More Minors Are Crossing the Border Due to Violence at Home


Oscar, a baby-faced 18-year-old, spends his time tinkering with an old computer at his new home in South Florida. He learned everything about computers from his dad, an electrician who opened an internet cafe in their home garage in San Pedro Sula, Honduras, to supplement the family's low income. After school, Oscar worked at the shop hoping to one day apply what he learned towards a career in computer engineering.

But everything changed in 2008 when the violent MS-13 gang began demanding a tax payment on their business, which started at 100 Lempiras ($5) and doubled every time they didn't pay.
Then Oscar's life took an unexpected turn when gang members kidnapped his older brother in 2009 to extract payment. His father quickly sold the business to pay the ransom but gang members were not satisfied with the amount they received and in 2010 they killed Oscar's dad. Eleven months later they killed his brother. They were coming after him next.
With the family torn apart by violence, his mother made the fateful decision to send Oscar to the U.S. to escape the gang's wrath. With no other way out and barely any money, Oscar started his northbound journey alone.
It took him a month and a half to reach the US/Mexico border at the beginning of 2012 using every mode of transportation available-- buses, cars, walking, and on the train well-known among immigrants as "the beast". It cuts across Mexico in a brutal and dangerous northbound route in which riders have to evade muggers, rapists, kidnappers and most frightening of all, falling off the train and getting ran over by it.
In 2011 Oscar fled his home in Honduras after gangs indiscriminately murdered his father and brother, and then threatened to come after him.
Ingrid Rojas/Fusion
In 2011 Oscar fled his home in Honduras after... View Full Size
Oscar used a human smuggler to cross the border but they were apprehended by immigration authorities in their attempt to enter the U.S. He was sent to a detention center, from which he was transferred to an immigrant youth shelter in South Florida, where an immigration attorney opened an asylum request case.
Like Oscar, an unprecedented number of children under the age of 18 are migrating to the United States fleeing gang violence, domestic abuse or poverty in their home countries.
An estimated 20,000 unaccompanied minors, traveling alone or with strangers, are expected to cross the border in 2013. This is more than double the 8,041 children apprehended by Customs and Border Patrol in 2008.
The majority of them are from Mexico, Guatemala, El Salvador and Honduras.
This trend worries immigration attorneys like Aidil Oscariz, who represented Oscar in his asylum request case.

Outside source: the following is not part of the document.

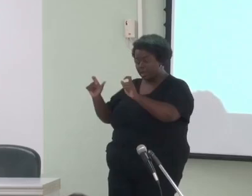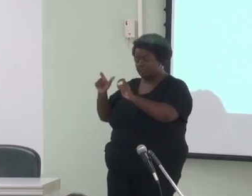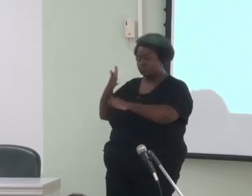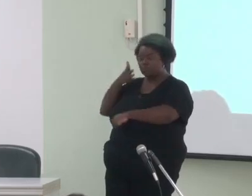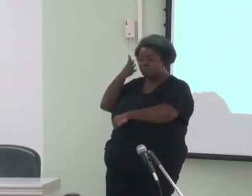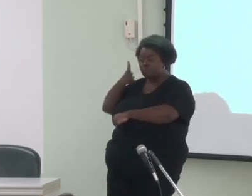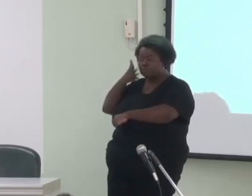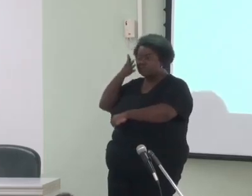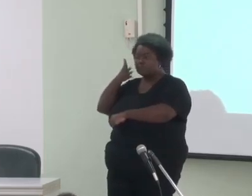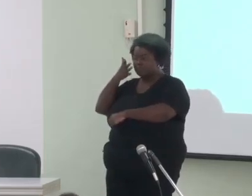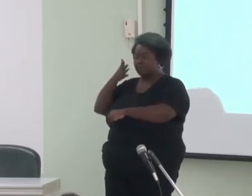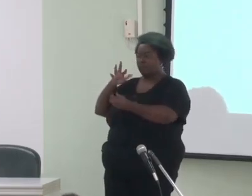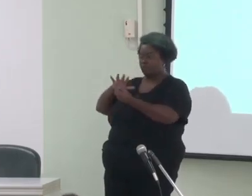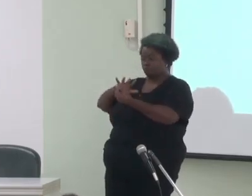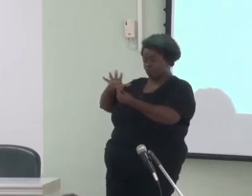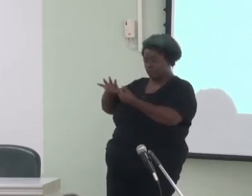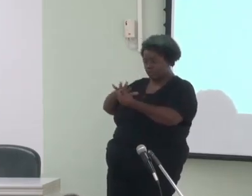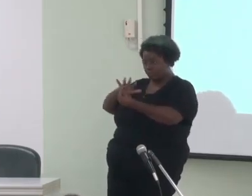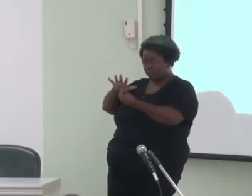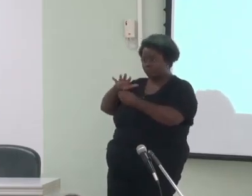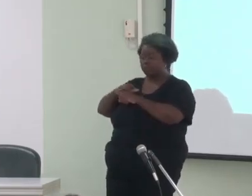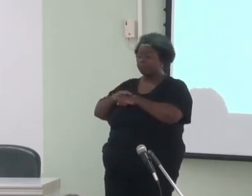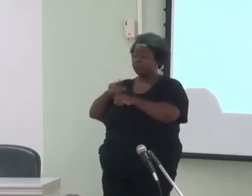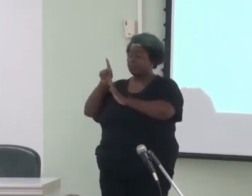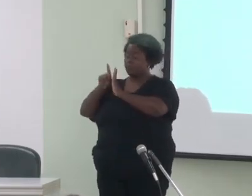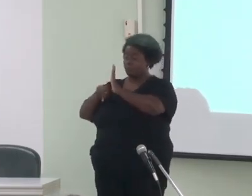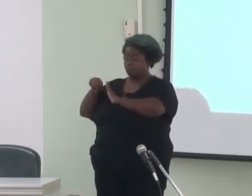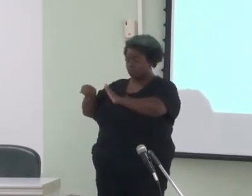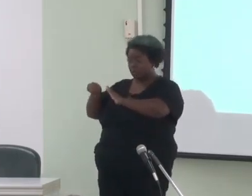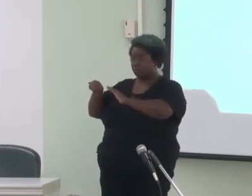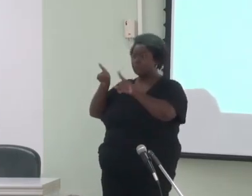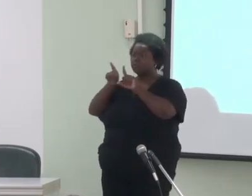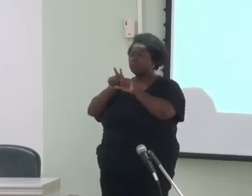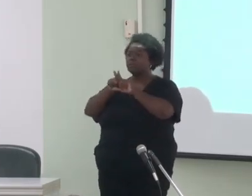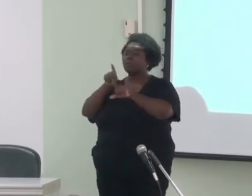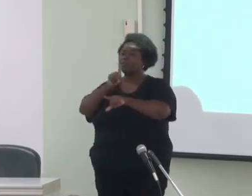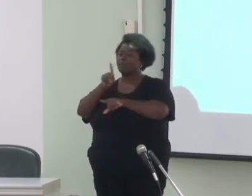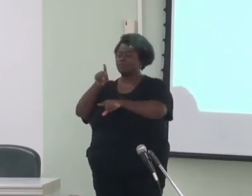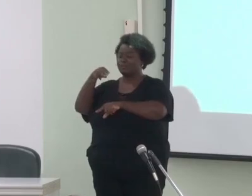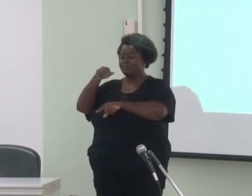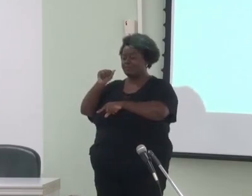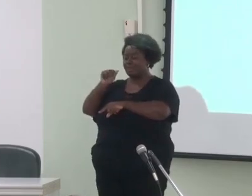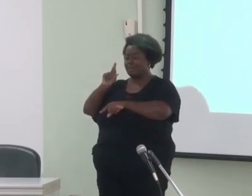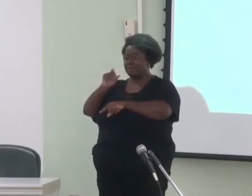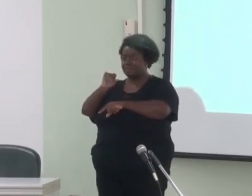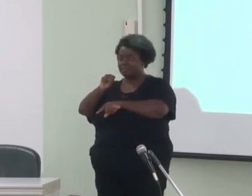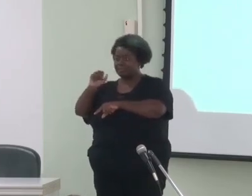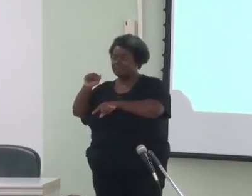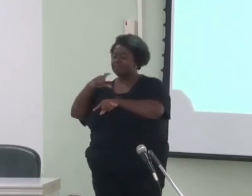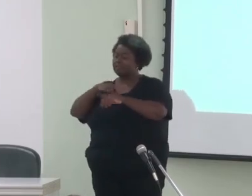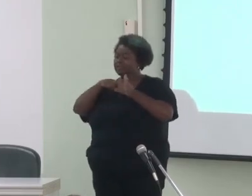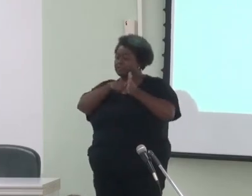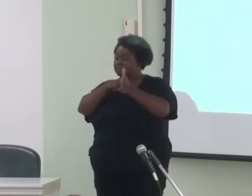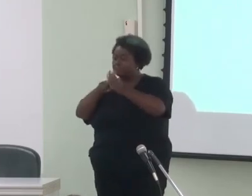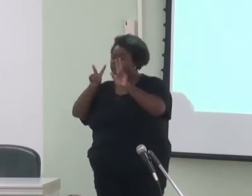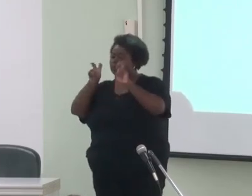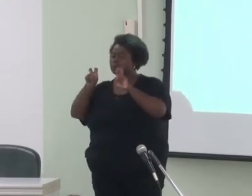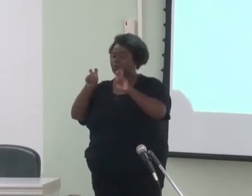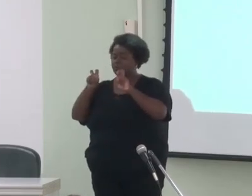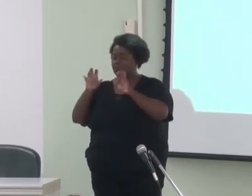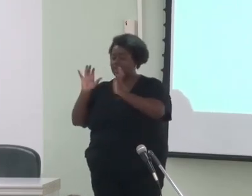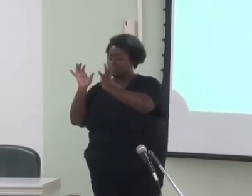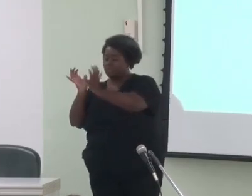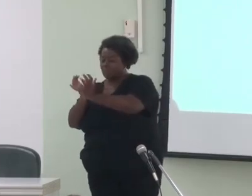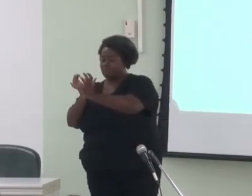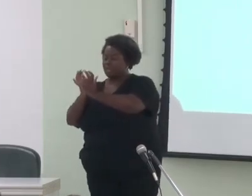funcional. Além desse projeto, a professora Marise desenvolve também pesquisas sobre a interação entre as categorias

Oscariz, a staff attorney at Americans for Immigrant Justice who specializes in unaccompanied minors' cases, says that when she started working with this population in 2008 there were six beds at an immigrant youth shelter in Miami. This year so far, that number has swelled to 106.

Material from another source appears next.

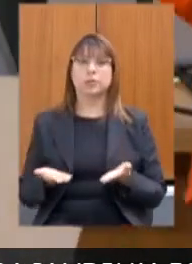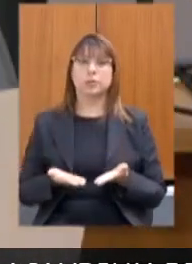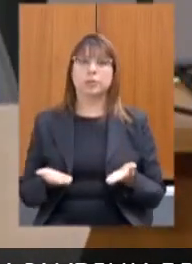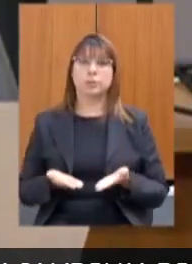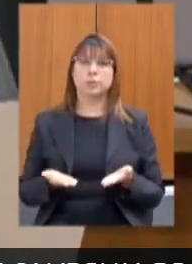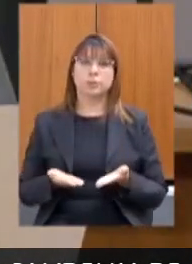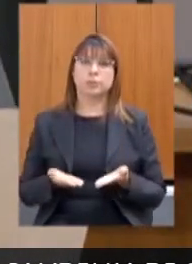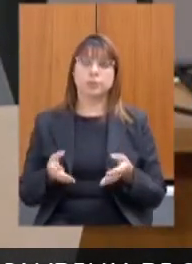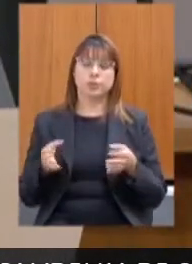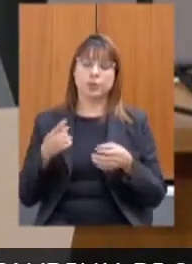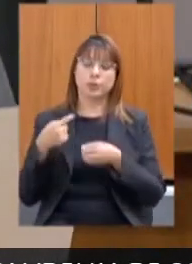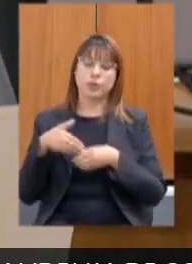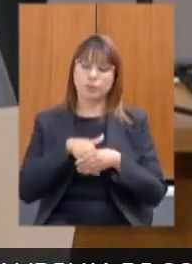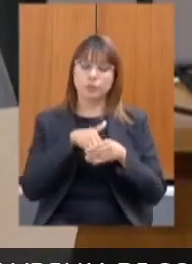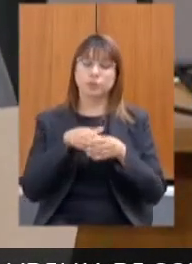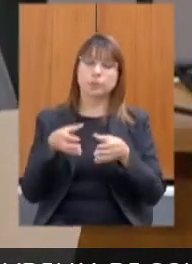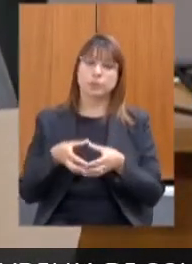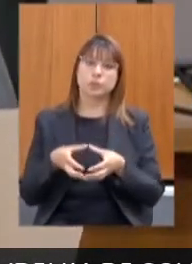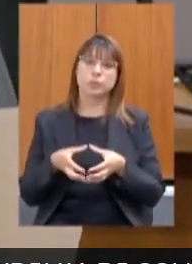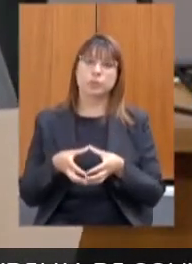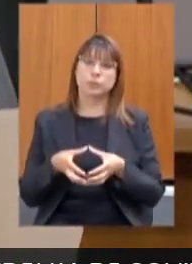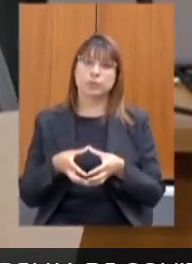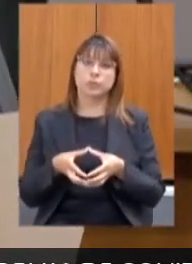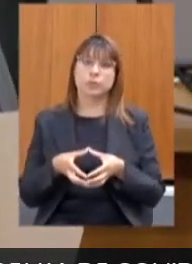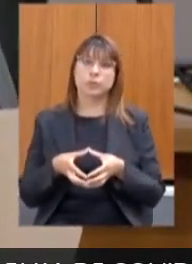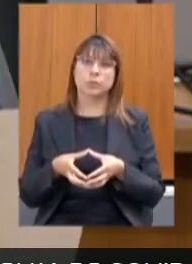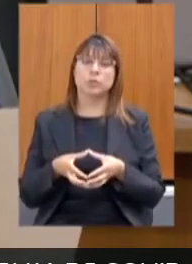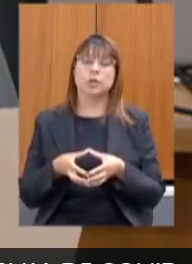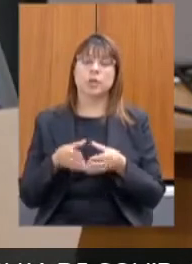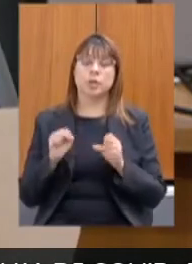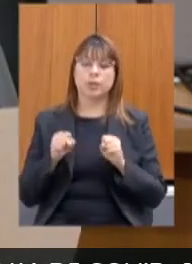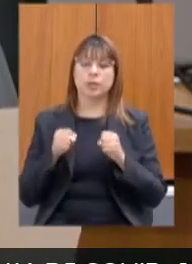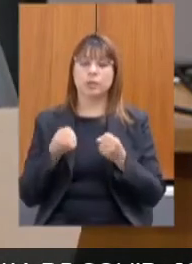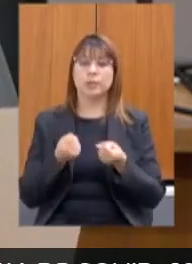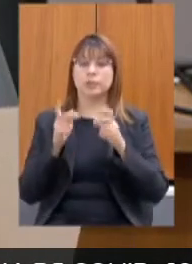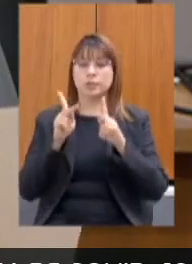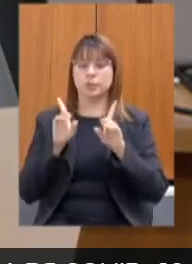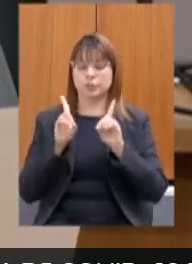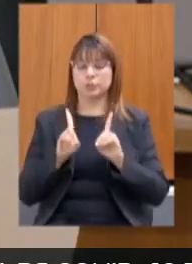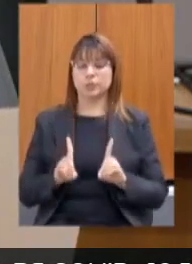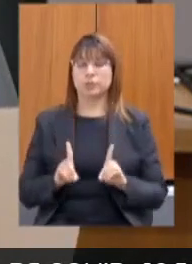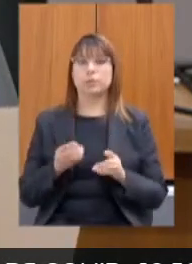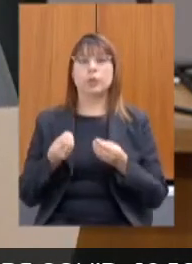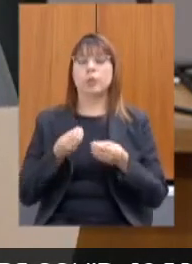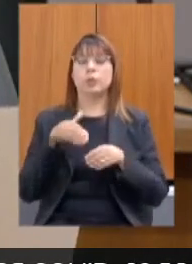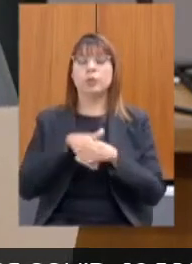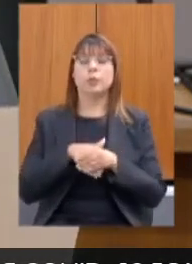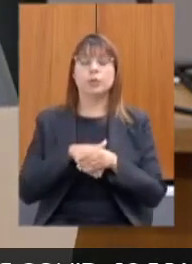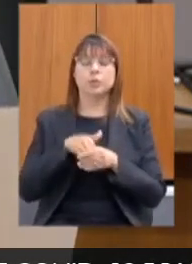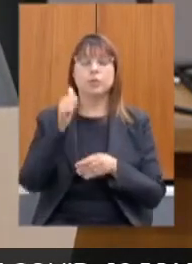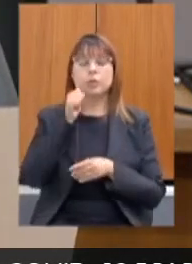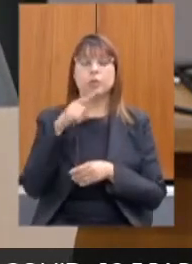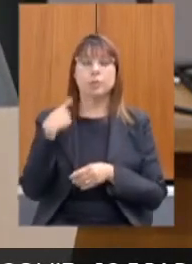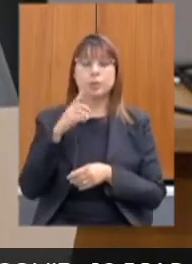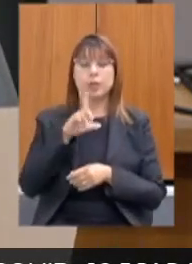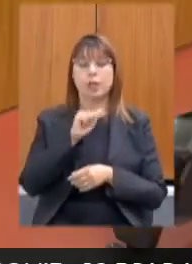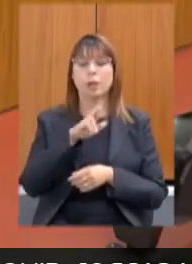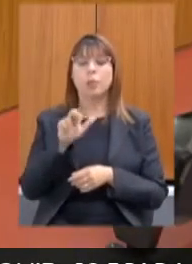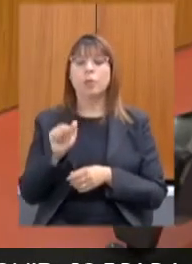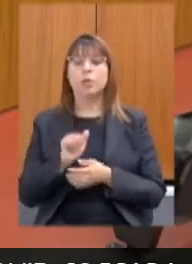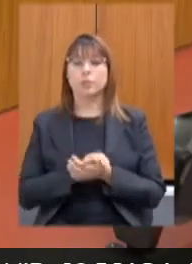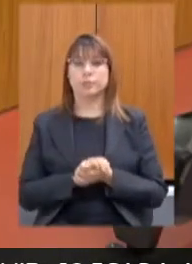agora a votação pela comissão de defesa da pessoa com deficiência como vota a deputada Laura Serrano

In response to this influx, the Office of Refugee Resettlement (ORR), the agency tasked with the care and custody of these children, has opened several emergency shelters along the southern border. But advocates worry that the needs of unaccompanied minors' still aren't adequately addressed.
"We still have concerns about how they are treated at the border," says Jessica Jones, a fellow at the NGO Women's Refugee Commission and author of the report "Forced From Home: The Lost Boys and Girls of Central America" published in October of 2012.

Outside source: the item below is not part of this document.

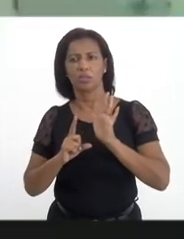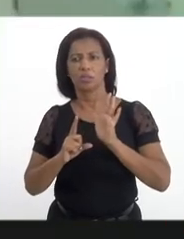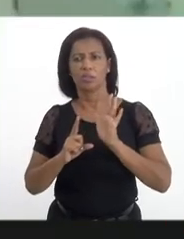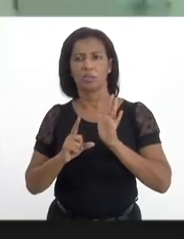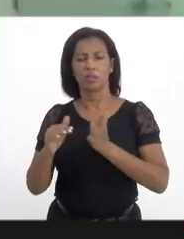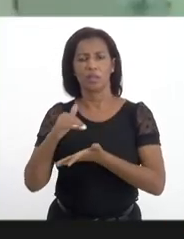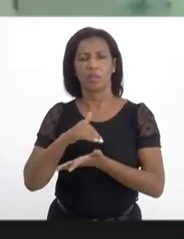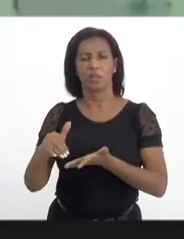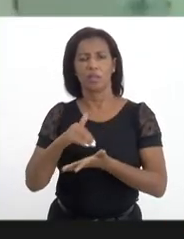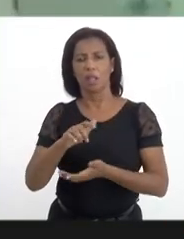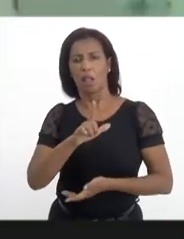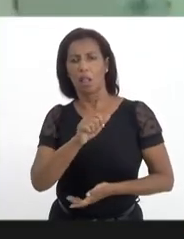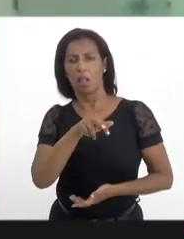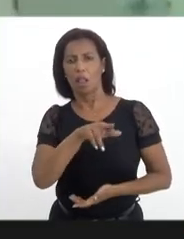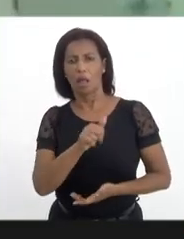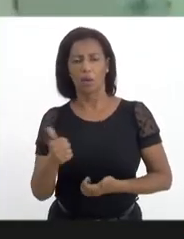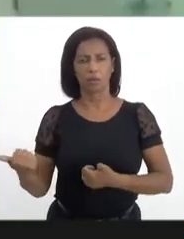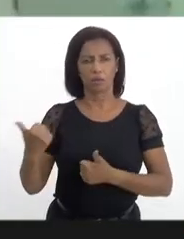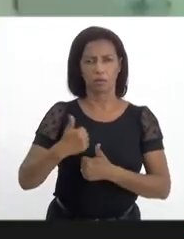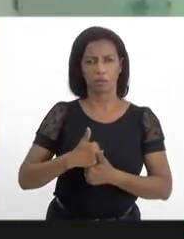Representando a secretária Laura Carneiro.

Jones, who traveled to the US/Mexico border on a fact-finding mission in 2012, says there are lingering concerns of whether children under 18 apprehended at the border are getting access to council and whether they are screened properly for valid asylum claims before they are deported back to their home countries.
Still, the root of the problem remains unaddressed. For the second year in a row, Oscar's hometown of San Pedro Sula ranked as the most violent city in the world, with 169 homicides per 100,000 residents, accordingdata compiled by the Mexican think tank Citizen Council for Public Security, Justice, and Peace.
Much of the violence in Honduras is gang-related and aggravated by the drug trade and a weak judicial system. This is evidenced in Oscar's story-- his father and brother's murder remain unsolved for the simple fact that a police investigation hasn't taken place.
Despite the unfortunate hardships Oscar has faced, his is a success story. He received asylum in early April of this year -- even though half of asylum cases in the United States are denied. The grant rate for asylum applications was 56 percent in fiscal year 2012 according to theDepartment of Justice and even lower for gang violence related cases.
Oscar lives with loving relatives in South Florida. With their support, he hopes to study English, and one day realize his career goals of becoming a computer engineer.